:: WHAT IS BEING ASKED ::
Output exactly the lines from the one with "Ensuring these standards" to the close of the records below, first and last included.

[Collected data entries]
☆ ☆ ☆ ☆

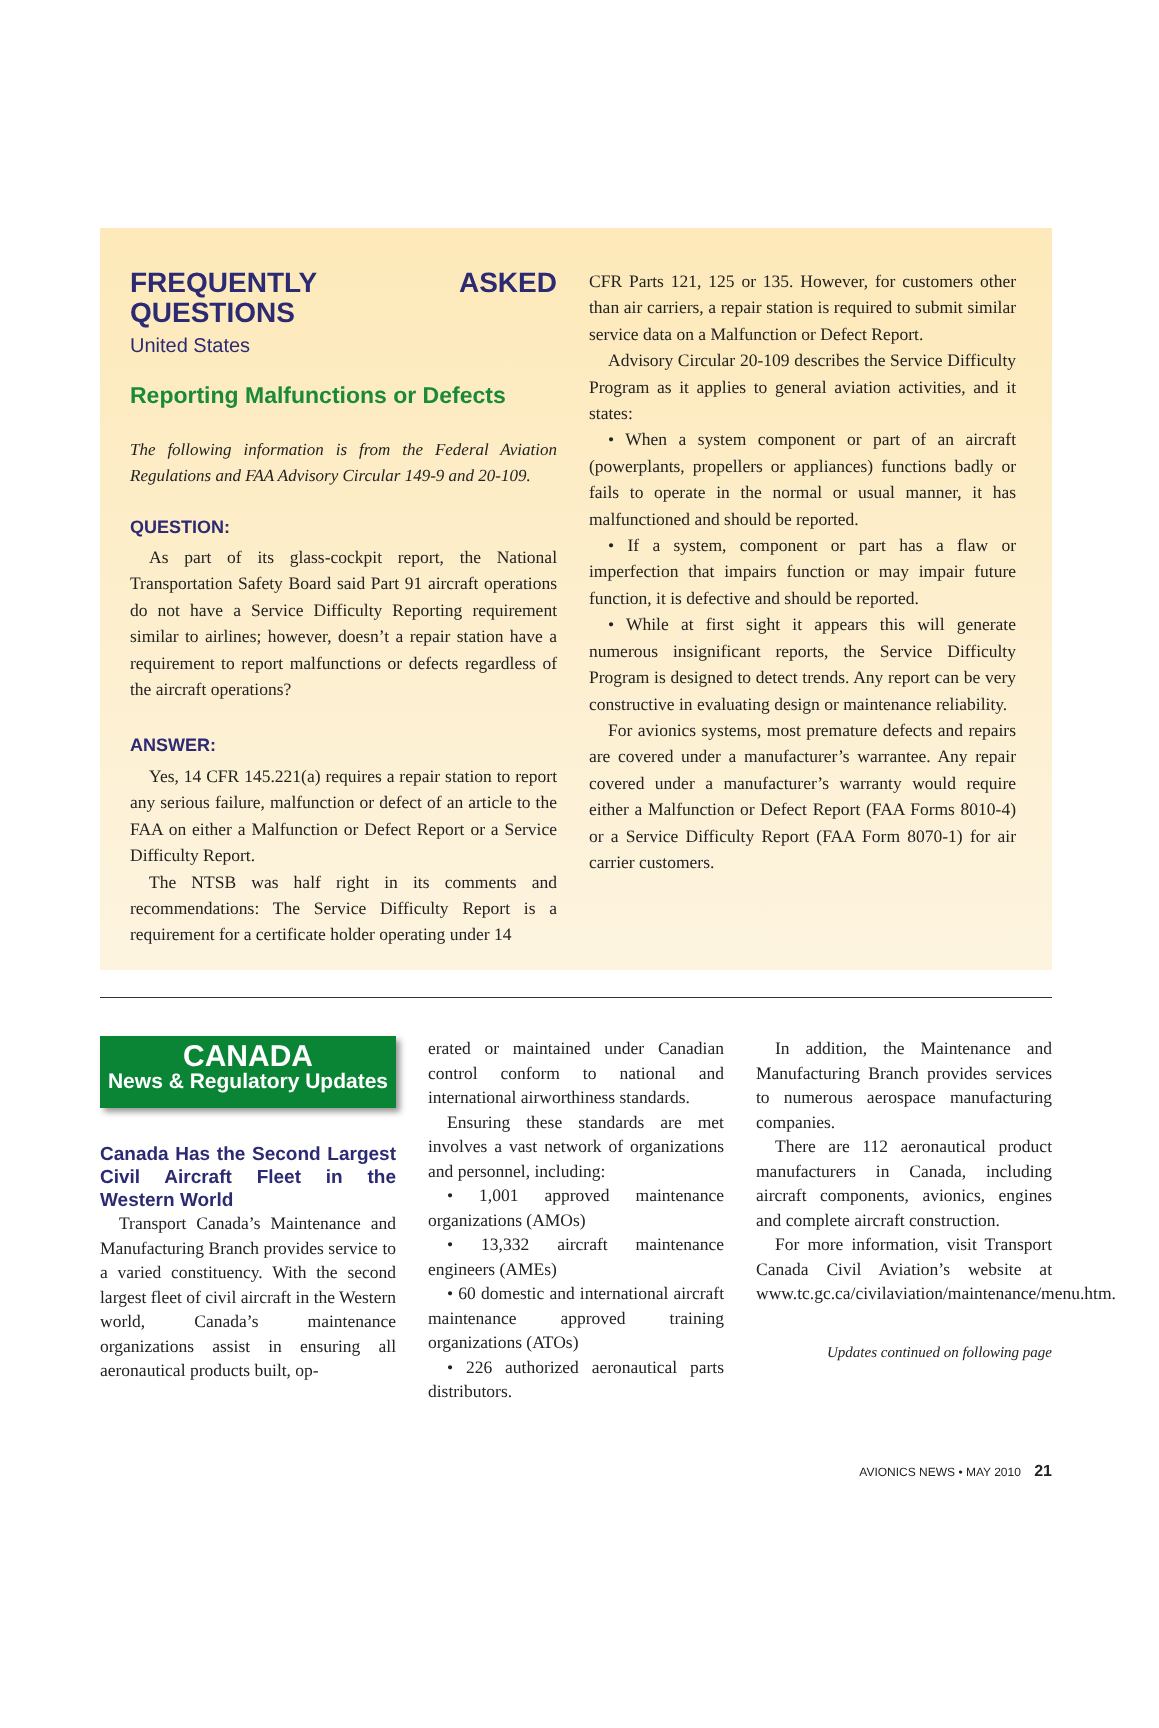FREQUENTLY ASKED QUESTIONS
United States
Reporting Malfunctions or Defects
The following information is from the Federal Aviation Regulations and FAA Advisory Circular 149-9 and 20-109.
QUESTION:
As part of its glass-cockpit report, the National Transportation Safety Board said Part 91 aircraft operations do not have a Service Difficulty Reporting requirement similar to airlines; however, doesn’t a repair station have a requirement to report malfunctions or defects regardless of the aircraft operations?
ANSWER:
Yes, 14 CFR 145.221(a) requires a repair station to report any serious failure, malfunction or defect of an article to the FAA on either a Malfunction or Defect Report or a Service Difficulty Report.
The NTSB was half right in its comments and recommendations: The Service Difficulty Report is a requirement for a certificate holder operating under 14
CFR Parts 121, 125 or 135. However, for customers other than air carriers, a repair station is required to submit similar service data on a Malfunction or Defect Report.
Advisory Circular 20-109 describes the Service Difficulty Program as it applies to general aviation activities, and it states:
• When a system component or part of an aircraft (powerplants, propellers or appliances) functions badly or fails to operate in the normal or usual manner, it has malfunctioned and should be reported.
• If a system, component or part has a flaw or imperfection that impairs function or may impair future function, it is defective and should be reported.
• While at first sight it appears this will generate numerous insignificant reports, the Service Difficulty Program is designed to detect trends. Any report can be very constructive in evaluating design or maintenance reliability.
For avionics systems, most premature defects and repairs are covered under a manufacturer’s warrantee. Any repair covered under a manufacturer’s warranty would require either a Malfunction or Defect Report (FAA Forms 8010-4) or a Service Difficulty Report (FAA Form 8070-1) for air carrier customers.
CANADA
News & Regulatory Updates
Canada Has the Second Largest Civil Aircraft Fleet in the Western World
Transport Canada’s Maintenance and Manufacturing Branch provides service to a varied constituency. With the second largest fleet of civil aircraft in the Western world, Canada’s maintenance organizations assist in ensuring all aeronautical products built, op-
erated or maintained under Canadian control conform to national and international airworthiness standards.
Ensuring these standards are met involves a vast network of organizations and personnel, including:
• 1,001 approved maintenance organizations (AMOs)
• 13,332 aircraft maintenance engineers (AMEs)
• 60 domestic and international aircraft maintenance approved training organizations (ATOs)
• 226 authorized aeronautical parts distributors.
In addition, the Maintenance and Manufacturing Branch provides services to numerous aerospace manufacturing companies.
There are 112 aeronautical product manufacturers in Canada, including aircraft components, avionics, engines and complete aircraft construction.
For more information, visit Transport Canada Civil Aviation’s website at www.tc.gc.ca/civilaviation/maintenance/menu.htm.
Updates continued on following page
AVIONICS NEWS • MAY 2010 21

☆ ☆ ☆ ☆

:: ANSWER TO THE PROBLEM ::
Ensuring these standards are met involves a vast network of organizations and personnel, including:
• 1,001 approved maintenance organizations (AMOs)
• 13,332 aircraft maintenance engineers (AMEs)
• 60 domestic and international aircraft maintenance approved training organizations (ATOs)
• 226 authorized aeronautical parts distributors.
In addition, the Maintenance and Manufacturing Branch provides services to numerous aerospace manufacturing companies.
There are 112 aeronautical product manufacturers in Canada, including aircraft components, avionics, engines and complete aircraft construction.
For more information, visit Transport Canada Civil Aviation’s website at www.tc.gc.ca/civilaviation/maintenance/menu.htm.
Updates continued on following page
AVIONICS NEWS • MAY 2010 21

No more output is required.